Your goal:
Set down the rows below exactly as they appear, from the start of the rows through the line that contains "gaming e tecnologia.", with both ends included.

Dataset records:
· · · ·

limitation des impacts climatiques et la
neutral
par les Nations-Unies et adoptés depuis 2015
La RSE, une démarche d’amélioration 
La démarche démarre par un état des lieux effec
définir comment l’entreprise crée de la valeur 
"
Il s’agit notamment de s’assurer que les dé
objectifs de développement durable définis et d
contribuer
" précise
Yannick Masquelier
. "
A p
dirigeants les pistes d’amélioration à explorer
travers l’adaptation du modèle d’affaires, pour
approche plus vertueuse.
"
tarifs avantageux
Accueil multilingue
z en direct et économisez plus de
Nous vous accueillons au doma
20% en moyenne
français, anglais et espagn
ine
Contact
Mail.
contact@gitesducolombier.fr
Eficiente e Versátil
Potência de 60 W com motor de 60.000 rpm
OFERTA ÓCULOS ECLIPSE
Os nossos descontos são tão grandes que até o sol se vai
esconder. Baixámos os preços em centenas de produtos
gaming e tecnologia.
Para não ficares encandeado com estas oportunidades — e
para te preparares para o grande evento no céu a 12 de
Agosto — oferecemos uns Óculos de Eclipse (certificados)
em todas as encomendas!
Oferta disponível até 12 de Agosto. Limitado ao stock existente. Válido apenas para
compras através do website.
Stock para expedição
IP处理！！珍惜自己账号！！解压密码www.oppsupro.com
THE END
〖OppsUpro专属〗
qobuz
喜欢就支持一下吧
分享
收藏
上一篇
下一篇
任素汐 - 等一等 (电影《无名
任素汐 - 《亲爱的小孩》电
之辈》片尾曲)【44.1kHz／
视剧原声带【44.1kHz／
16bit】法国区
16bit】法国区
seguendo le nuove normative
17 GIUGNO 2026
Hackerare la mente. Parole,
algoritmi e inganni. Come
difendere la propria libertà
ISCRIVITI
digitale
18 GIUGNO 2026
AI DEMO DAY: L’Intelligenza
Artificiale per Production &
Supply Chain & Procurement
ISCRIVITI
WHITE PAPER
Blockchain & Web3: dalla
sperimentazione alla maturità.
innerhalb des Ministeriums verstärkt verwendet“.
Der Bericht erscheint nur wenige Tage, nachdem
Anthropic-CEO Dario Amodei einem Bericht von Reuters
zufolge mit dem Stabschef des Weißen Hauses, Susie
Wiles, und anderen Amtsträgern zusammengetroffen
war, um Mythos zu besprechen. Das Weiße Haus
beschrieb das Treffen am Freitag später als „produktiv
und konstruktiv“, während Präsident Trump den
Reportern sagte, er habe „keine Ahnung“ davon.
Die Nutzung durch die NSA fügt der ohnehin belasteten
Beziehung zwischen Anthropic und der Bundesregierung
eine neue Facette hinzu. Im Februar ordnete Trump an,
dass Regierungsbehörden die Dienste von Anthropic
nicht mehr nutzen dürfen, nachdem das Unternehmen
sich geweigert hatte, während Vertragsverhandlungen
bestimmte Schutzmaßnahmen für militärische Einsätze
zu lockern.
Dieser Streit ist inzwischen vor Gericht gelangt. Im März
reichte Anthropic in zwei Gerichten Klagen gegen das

· · · ·

Response below:
limitation des impacts climatiques et la
neutral
par les Nations-Unies et adoptés depuis 2015
La RSE, une démarche d’amélioration 
La démarche démarre par un état des lieux effec
définir comment l’entreprise crée de la valeur 
"
Il s’agit notamment de s’assurer que les dé
objectifs de développement durable définis et d
contribuer
" précise
Yannick Masquelier
. "
A p
dirigeants les pistes d’amélioration à explorer
travers l’adaptation du modèle d’affaires, pour
approche plus vertueuse.
"
tarifs avantageux
Accueil multilingue
z en direct et économisez plus de
Nous vous accueillons au doma
20% en moyenne
français, anglais et espagn
ine
Contact
Mail.
contact@gitesducolombier.fr
Eficiente e Versátil
Potência de 60 W com motor de 60.000 rpm
OFERTA ÓCULOS ECLIPSE
Os nossos descontos são tão grandes que até o sol se vai
esconder. Baixámos os preços em centenas de produtos
gaming e tecnologia.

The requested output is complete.